**Work instructions:**
Only a number is wanted here: the count of lines in the data below where the string "worden" occurs.
-- Data listing follows --
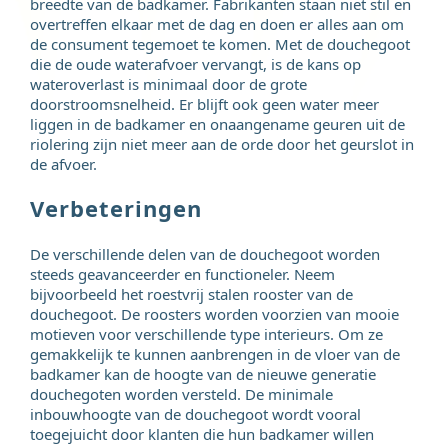
breedte van de badkamer. Fabrikanten staan niet stil en
overtreffen elkaar met de dag en doen er alles aan om
de consument tegemoet te komen. Met de douchegoot
die de oude waterafvoer vervangt, is de kans op
wateroverlast is minimaal door de grote
doorstroomsnelheid. Er blijft ook geen water meer
liggen in de badkamer en onaangename geuren uit de
riolering zijn niet meer aan de orde door het geurslot in
de afvoer.
Verbeteringen
De verschillende delen van de douchegoot worden
steeds geavanceerder en functioneler. Neem
bijvoorbeeld het roestvrij stalen rooster van de
douchegoot. De roosters worden voorzien van mooie
motieven voor verschillende type interieurs. Om ze
gemakkelijk te kunnen aanbrengen in de vloer van de
badkamer kan de hoogte van de nieuwe generatie
douchegoten worden versteld. De minimale
inbouwhoogte van de douchegoot wordt vooral
toegejuicht door klanten die hun badkamer willen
-- Data listing concluded --
**Exercise result:**
3